I don’t know, but I don’t think so. Building my game was a very simple, isolated exercise. I can’t imagine an AI tool generating complex, high-value software based on prompts from a tech-illiterate person and having that result in a widely successful product. Not in the short or mid-term, at least. The large number of dependencies between disparate systems, increasingly complex security requirements, and the human need to “feel in control” make it unlikely that we’ll leave software building entirely in the hands of machines anytime soon. Even if counterexamples exist, I believe they’ll be the exception rather than the rule—they won’t be widespread enough to kill coding as a discipline. Instead, as I mentioned in this previous post, mediocre coders will have a harder time. They’ll face competition from less experienced but curious and resourceful individuals who can build their own applications with GenAI tools. Meanwhile, strong, experienced, high-judgment coders will boost their productivity further by using these same tools.
I’m clearly not the first person to try “coding” with zero knowledge using GenAI tools. The web is filled with examples (here’s one by tech entrepreneur Martin Varsavsky). If you haven’t tried it yet, I encourage you to do so, even with a simple application. In the meantime, if you’d like to test the game I built, below is the code.
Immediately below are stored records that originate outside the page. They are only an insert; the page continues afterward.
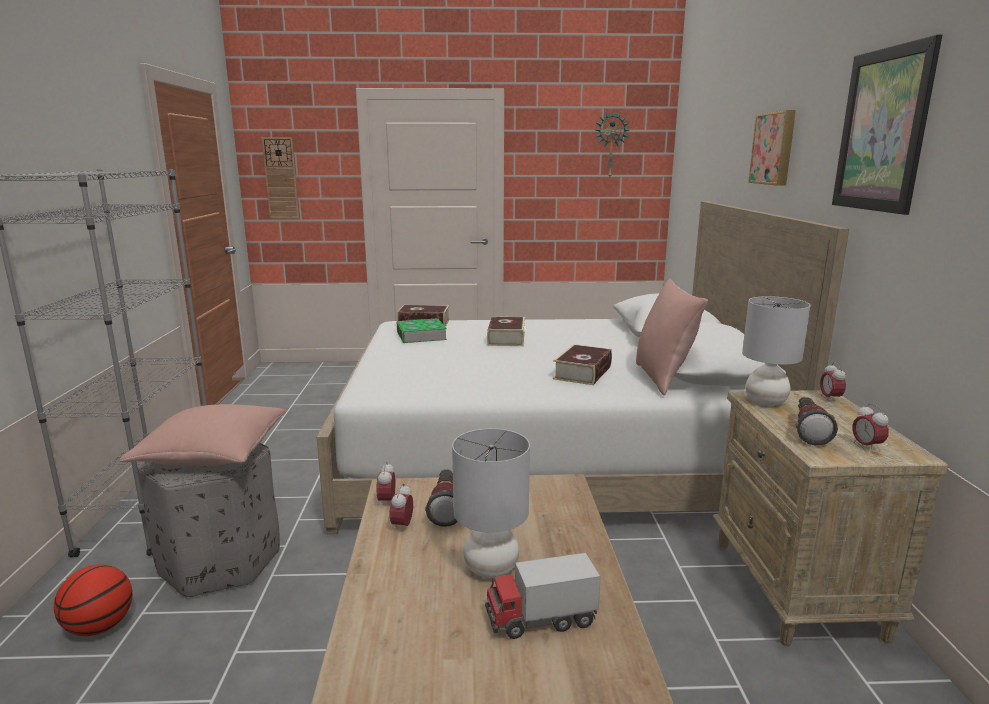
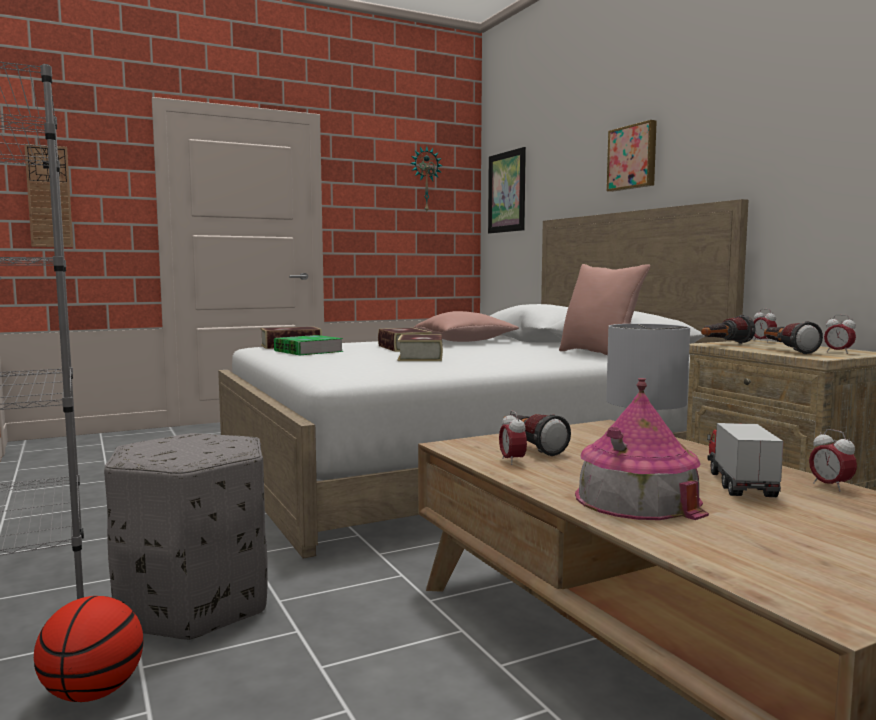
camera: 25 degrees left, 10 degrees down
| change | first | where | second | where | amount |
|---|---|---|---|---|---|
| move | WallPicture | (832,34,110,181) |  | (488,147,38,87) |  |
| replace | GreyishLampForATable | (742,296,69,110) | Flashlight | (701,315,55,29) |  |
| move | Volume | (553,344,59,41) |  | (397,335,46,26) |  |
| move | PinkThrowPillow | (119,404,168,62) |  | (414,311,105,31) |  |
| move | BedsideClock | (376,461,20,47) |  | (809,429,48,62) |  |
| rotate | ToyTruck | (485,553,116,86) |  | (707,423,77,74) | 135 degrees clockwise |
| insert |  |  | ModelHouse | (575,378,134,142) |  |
You can copy-paste it into a text file (txt), change the extension to .html, and double-click to play.
Have fun (non-)coding!
Thank you for sharing the experience! It's good to know one can built a simple game from scratch with no coding knowledge.
I don't think that software engineers will now become obsolete. Technically anyone can build a home, but the fact that you don't need to chop the wood by hand, but can buy prefab homes and put things together by hand on the weekend hasn't killed the construction industry.